Discovery Mechanism

This part of the discovery depends on whether you are discovering components installed on Windows machines, UNIX-based machines, or Nexus machines. For details on the DFM processes, see:

Note

  • DFM runs through the credentials defined for the protocol and tries to connect successfully through one of them. Whenever there is a successful connection, the discovery remembers the last successful credential and caches it for reuse the next time the discovery is run.

  • If the credentials (last used for this destination) do not exist, DFM iterates through the list of all configured shell credentials.

    DFM uses the following flow for this iteration: SSH, then Telnet, then NTCMD protocol credentials, to try to connect to the discovered destination.

    DFM skips credential entry if the IP Address of the discovered destination is outside the IP range scope of the credential.

    DFM immediately stops using a protocol for the discovered destination if:

    • There is no agent on the remote machine

    • Connection is refused

    • Connection times out

    • There is an IO exception on opening a socket

    DFM stops iteration through the list of configured credentials if:

    • It successfully establishes connection

    • It fails to connect to the discovered destination after trying all configured credentials

Windows Processes

This section describes the part of the workflow that DFM performs for discovering components residing on Windows machines.

  1. DFM discovers host attributes (OS name, version, build number, service pack, installation type). DFM starts by using the first instruction in the following list to discover the host attributes. If that fails, DFM continues to the next:

    1. WMIC "OS" object;

      Full command:

      'wmic os get caption, otherTypeDescription, version, buildnumber, csdversion /format:list < %SystemRoot%\win.ini'

    2. Windows registry;

      Full query:

      HKEY_LOCAL_MACHINE\Software\Microsoft\Windows NT\CurrentVersion VER command; %SYSTEMROOT%\system32\prodspec.ini processing

  2. Define BIOS UUID (wmic)

    Full command:

    'wmic path win32_ComputerSystemProduct get uuid /format:list < %SystemRoot%\win.ini' 

  3. Define the default gateway (netstat).

    Full command:

    'netstat -r -n'

  4. Define the DNS server IPs (ipconfig).

  5. Define the boot date.

    Full command:

    'wmic OS Get LastBootUpTime /format:list < %SystemRoot%\win.ini'

  6. Define the network interfaces. The wmic command is used first because it retrieves more information about the interface. If that fails, the output of the ipconfig command is used.

    1. Querying NICCONFIG object we get information about MAC address, IP addresses, interface description, subnet IPs, dynamic or static flag.

      Full command:

      'wmic nicconfig where "MACAddress <> NULL" get IPAddress,MACAddress,IPSubnet,Description,DhcpEnabled /format:list < %SystemRoot%\\win.ini'

    2. IP filtering. Malformed and local IPs are ignored.

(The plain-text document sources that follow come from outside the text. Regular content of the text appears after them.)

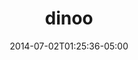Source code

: ---
layout: post
title: 'dinoo'
date: '2014-07-02T01:25:36-05:00'
tags: 
- illustration
tumblr_url: http://blog.zachtemkin.us/post/90530685032/dinoo
categories: blog
img:
- "/assets/img/blog_images/dino.png" 
---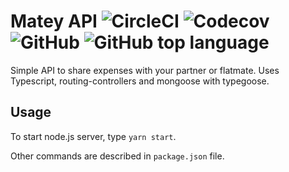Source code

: # Matey API ![CircleCI](https://img.shields.io/circleci/build/github/Vakme/matey-api.svg) ![Codecov](https://img.shields.io/codecov/c/github/Vakme/matey-api.svg) ![GitHub](https://img.shields.io/github/license/Vakme/matey-api.svg) ![GitHub top language](https://img.shields.io/github/languages/top/Vakme/matey-api.svg)

Simple API to share expenses with your partner or flatmate. Uses Typescript, routing-controllers and mongoose with typegoose.

## Usage

To start node.js server, type `yarn start`.

Other commands are described in `package.json` file.

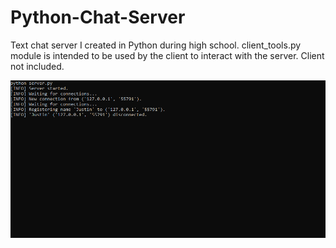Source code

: # Python-Chat-Server
Text chat server I created in Python during high school. client_tools.py module is intended to be used by the client to interact with the server. Client not included.

<img src="https://raw.githubusercontent.com/justinscottlee/Python-Chat-Server/main/image.png"></img>
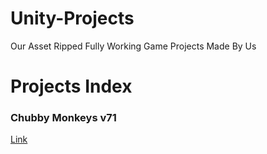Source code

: # Unity-Projects
Our Asset Ripped Fully Working Game Projects Made By Us

# Projects Index

### Chubby Monkeys v71
[Link](https://download-directory.github.io/?url=https://github.com/GlitchedStudios-Inc/Unity-Projects/Chubby-MonkeysV71)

  7. DFM checks whether the destination IP is local. If it is, DFM reports the host and IP only. If it is not local:

    1. DFM reports network interfaces apart from:

      • Interfaces that do not have a MAC address

      • Interfaces that belong to one of the following types: loopback, wireless, virtual, WAN miniport, RAS ASYNC, Bluetooth, FireWire, VPN, IPv6 tunneling.

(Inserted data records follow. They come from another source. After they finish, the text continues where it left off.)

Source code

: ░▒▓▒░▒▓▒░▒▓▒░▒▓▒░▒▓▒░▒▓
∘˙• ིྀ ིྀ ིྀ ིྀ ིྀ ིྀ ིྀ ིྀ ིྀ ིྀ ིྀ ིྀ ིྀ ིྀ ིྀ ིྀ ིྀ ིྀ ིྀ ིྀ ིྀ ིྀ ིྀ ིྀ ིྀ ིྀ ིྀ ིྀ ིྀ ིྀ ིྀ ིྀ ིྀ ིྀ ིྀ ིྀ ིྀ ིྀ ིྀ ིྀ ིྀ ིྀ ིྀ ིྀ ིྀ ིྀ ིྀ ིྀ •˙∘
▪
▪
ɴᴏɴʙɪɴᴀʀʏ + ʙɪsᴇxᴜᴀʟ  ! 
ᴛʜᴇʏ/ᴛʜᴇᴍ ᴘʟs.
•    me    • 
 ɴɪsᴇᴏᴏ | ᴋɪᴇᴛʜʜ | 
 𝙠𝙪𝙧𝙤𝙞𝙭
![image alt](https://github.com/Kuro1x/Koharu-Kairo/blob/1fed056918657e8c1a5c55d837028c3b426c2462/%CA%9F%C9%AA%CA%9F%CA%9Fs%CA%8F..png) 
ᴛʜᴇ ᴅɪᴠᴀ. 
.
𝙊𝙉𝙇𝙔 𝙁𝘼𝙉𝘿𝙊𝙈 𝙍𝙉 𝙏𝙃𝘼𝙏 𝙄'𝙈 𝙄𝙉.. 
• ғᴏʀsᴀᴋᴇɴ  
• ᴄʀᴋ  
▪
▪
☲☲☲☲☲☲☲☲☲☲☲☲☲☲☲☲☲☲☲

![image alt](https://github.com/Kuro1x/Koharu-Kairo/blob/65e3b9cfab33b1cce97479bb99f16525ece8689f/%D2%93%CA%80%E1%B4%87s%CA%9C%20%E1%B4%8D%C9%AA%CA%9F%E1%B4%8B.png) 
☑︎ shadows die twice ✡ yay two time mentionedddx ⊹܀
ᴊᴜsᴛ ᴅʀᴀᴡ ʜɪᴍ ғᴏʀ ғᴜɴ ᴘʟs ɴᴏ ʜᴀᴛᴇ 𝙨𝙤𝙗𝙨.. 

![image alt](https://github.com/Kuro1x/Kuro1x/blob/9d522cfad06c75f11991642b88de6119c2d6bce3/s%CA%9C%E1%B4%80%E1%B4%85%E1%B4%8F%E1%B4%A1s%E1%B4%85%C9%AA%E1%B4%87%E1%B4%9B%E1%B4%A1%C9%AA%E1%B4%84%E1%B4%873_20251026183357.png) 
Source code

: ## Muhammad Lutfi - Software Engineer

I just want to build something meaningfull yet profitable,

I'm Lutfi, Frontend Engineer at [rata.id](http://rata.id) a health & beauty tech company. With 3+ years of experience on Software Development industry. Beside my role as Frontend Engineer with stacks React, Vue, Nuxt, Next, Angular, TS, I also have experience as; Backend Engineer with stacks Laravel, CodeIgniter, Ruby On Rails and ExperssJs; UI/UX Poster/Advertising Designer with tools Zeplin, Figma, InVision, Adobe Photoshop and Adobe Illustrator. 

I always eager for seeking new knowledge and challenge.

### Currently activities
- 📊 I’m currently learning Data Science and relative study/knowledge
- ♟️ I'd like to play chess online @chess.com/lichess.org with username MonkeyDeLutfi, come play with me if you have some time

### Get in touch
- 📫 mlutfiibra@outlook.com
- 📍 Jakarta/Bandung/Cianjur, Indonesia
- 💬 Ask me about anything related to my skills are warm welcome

      • The VMware interface, if ignoreVmwareInterfaces is set to true in the globalSettings.xml configuration file.

    2. DFM reports networks, IPs, and corresponding links.

UNIX-Based Processes

This section describes the part of the workflow that DFM performs for discovering components residing on UNIX-based machines. DFM defines the Operating System. For details, see the descriptions below of what DFM discovers for the following Operating Systems:

Full command:'uname -a'

Note

Before reporting the discovery, DFM makes the following verifications:

  • If the destination IP is a virtual address, only the IP and host are reported.

  • In the case of the ZLinux OS, when the host model is s390x, the host is defined by the IP and domain name.

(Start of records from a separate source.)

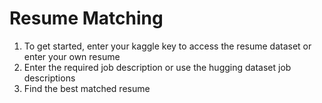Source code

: # Resume Matching

1) To get started, enter your kaggle key to access the resume dataset or enter your own resume
2) Enter the required job description or use the hugging dataset job descriptions
3) Find the best matched resume
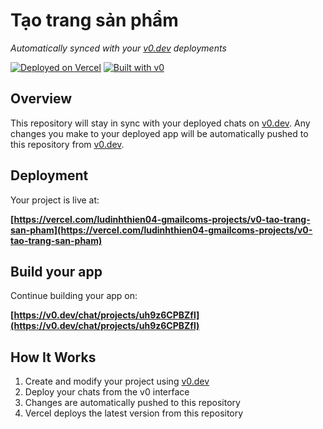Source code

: # Tạo trang sản phẩm

*Automatically synced with your [v0.dev](https://v0.dev) deployments*

[![Deployed on Vercel](https://img.shields.io/badge/Deployed%20on-Vercel-black?style=for-the-badge&logo=vercel)](https://vercel.com/ludinhthien04-gmailcoms-projects/v0-tao-trang-san-pham)
[![Built with v0](https://img.shields.io/badge/Built%20with-v0.dev-black?style=for-the-badge)](https://v0.dev/chat/projects/uh9z6CPBZfl)

## Overview

This repository will stay in sync with your deployed chats on [v0.dev](https://v0.dev).
Any changes you make to your deployed app will be automatically pushed to this repository from [v0.dev](https://v0.dev).

## Deployment

Your project is live at:

**[https://vercel.com/ludinhthien04-gmailcoms-projects/v0-tao-trang-san-pham](https://vercel.com/ludinhthien04-gmailcoms-projects/v0-tao-trang-san-pham)**

## Build your app

Continue building your app on:

**[https://v0.dev/chat/projects/uh9z6CPBZfl](https://v0.dev/chat/projects/uh9z6CPBZfl)**

## How It Works

1. Create and modify your project using [v0.dev](https://v0.dev)
2. Deploy your chats from the v0 interface
3. Changes are automatically pushed to this repository
4. Vercel deploys the latest version from this repository
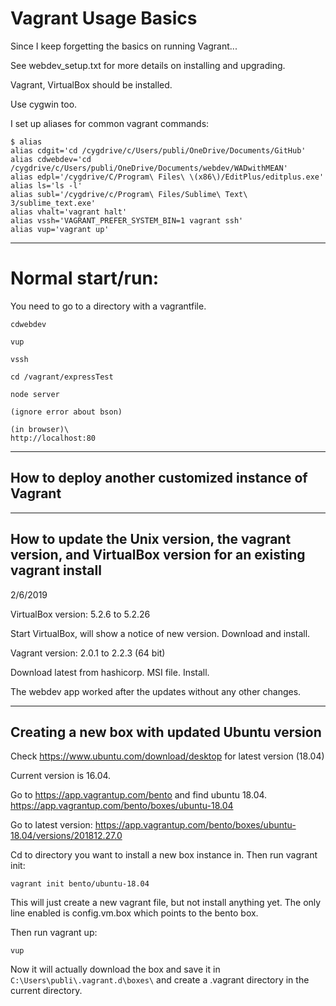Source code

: # Vagrant Usage Basics

Since I keep forgetting the basics on running Vagrant...

See webdev_setup.txt for more details on installing and upgrading.

Vagrant, VirtualBox should be installed.

Use cygwin too.

I set up aliases for common vagrant commands:

    $ alias
    alias cdgit='cd /cygdrive/c/Users/publi/OneDrive/Documents/GitHub'
    alias cdwebdev='cd /cygdrive/c/Users/publi/OneDrive/Documents/webdev/WADwithMEAN'
    alias edpl='/cygdrive/C/Program\ Files\ \(x86\)/EditPlus/editplus.exe'
    alias ls='ls -l'
    alias subl='/cygdrive/c/Program\ Files/Sublime\ Text\ 3/sublime_text.exe'
    alias vhalt='vagrant halt'
    alias vssh='VAGRANT_PREFER_SYSTEM_BIN=1 vagrant ssh'
    alias vup='vagrant up'

-------------------------------------------------------------

# Normal start/run:

You need to go to a directory with a vagrantfile.

    cdwebdev

    vup

    vssh

    cd /vagrant/expressTest

    node server

    (ignore error about bson)

    (in browser)\
    http://localhost:80

-------------------------------------------------------------

## How to deploy another customized instance of Vagrant 

-------------------------------------------------------------


## How to update the Unix version, the vagrant version, and VirtualBox version for an existing vagrant install

2/6/2019

VirtualBox version: 5.2.6 to 5.2.26

Start VirtualBox, will show a notice of new version.  Download and install.

Vagrant version: 2.0.1 to 2.2.3 (64 bit)

Download latest from hashicorp.  MSI file.  Install.

The webdev app worked after the updates without any other changes.

-------------------------------------------------------------

## Creating a new box with updated Ubuntu version

Check https://www.ubuntu.com/download/desktop for latest version (18.04)

Current version is 16.04.

Go to https://app.vagrantup.com/bento and find ubuntu 18.04.  https://app.vagrantup.com/bento/boxes/ubuntu-18.04

Go to latest version: https://app.vagrantup.com/bento/boxes/ubuntu-18.04/versions/201812.27.0

Cd to directory you want to install a new box instance in.  Then run vagrant init:

    vagrant init bento/ubuntu-18.04

This will just create a new vagrant file, but not install anything yet.  The only line enabled is config.vm.box which points to the bento box.

Then run vagrant up:

    vup

Now it will actually download the box and save it in `C:\Users\publi\.vagrant.d\boxes\` and create a .vagrant directory in the current directory.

  • If the interface has an invalid MAC address, DFM does not report it.

Nexus Processes

This section describes the part of the workflow that DFM performs for discovering components residing on Nexus machines.

  1. DFM gets the host name using the command sh hostname.
  2. DFM gets version, build and feature information for the switch using the command sh ver.
  3. DFM gets dns server and local host data using the command sh hosts.
  4. DFM get interface and configured IP information using the command sh int.